Now it turns out – and I have Peter Salmon to thank for this – that Gabriele Richter of the University of Rostock in Germany has access to Wilhelm Bergmann’s 10 volumes of diaries and other texts he wrote about his time in New Guinea from 1928 to 1968.
In these volumes Bergmann describes situations of ‘first contact’, when the Western and Chimbu worlds collided and it was not yet determined how power between the two would be divided. Gabriele Richter writes: “In his autobiography, these moments appear as decisive experiences for him.” She says the Christian missions were not ‘innocent enterprises’ that eschewed power conflict and Bergmann’s writings tell how, step by step, he accumulated power and related it to religion.
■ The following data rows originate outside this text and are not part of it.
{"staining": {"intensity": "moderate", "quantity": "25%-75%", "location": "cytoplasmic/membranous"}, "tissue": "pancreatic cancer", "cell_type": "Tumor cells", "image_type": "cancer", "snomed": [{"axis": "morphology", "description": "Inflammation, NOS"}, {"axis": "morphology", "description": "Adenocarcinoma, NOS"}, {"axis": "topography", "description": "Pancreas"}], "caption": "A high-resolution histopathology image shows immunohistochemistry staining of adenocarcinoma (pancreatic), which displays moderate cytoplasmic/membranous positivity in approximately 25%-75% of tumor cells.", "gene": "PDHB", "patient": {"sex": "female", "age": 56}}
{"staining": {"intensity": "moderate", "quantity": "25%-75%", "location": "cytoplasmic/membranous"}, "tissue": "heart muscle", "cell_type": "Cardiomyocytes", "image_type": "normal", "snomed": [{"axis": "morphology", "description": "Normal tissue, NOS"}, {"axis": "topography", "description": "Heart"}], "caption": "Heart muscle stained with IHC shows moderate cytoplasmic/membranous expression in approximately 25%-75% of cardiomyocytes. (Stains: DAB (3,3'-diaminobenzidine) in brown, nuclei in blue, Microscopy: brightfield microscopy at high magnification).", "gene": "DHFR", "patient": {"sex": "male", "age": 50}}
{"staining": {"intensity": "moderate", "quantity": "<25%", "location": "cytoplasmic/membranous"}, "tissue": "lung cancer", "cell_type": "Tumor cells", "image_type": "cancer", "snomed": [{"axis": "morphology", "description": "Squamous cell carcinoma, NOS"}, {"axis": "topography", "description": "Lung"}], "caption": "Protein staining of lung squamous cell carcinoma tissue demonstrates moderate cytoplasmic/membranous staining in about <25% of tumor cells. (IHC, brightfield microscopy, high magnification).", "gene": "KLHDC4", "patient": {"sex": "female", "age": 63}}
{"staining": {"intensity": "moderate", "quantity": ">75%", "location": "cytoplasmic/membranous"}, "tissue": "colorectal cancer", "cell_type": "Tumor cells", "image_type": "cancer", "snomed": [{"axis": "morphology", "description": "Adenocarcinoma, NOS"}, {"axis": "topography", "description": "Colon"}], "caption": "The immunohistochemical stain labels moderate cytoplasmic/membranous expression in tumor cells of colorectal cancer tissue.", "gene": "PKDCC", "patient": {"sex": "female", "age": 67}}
Ms Richter will present a forum on Bergmann at the Australian National University on Tuesday 27 November between 11 am and noon. If you’re interested in attending, call Oanh Collins on 02 6125 3106.
Photo: Kundiawa from the air, Wikipedia
Keith,
In turn I have to thank Paul Oates for drawing my attention to this ANU event.
Wasn't there a story floating around that Bergmann had painted the swastika on the roof of the mission buildings during WWII or was this simply a libelous invention of ours cooked up during those many hours supporting the social club bar.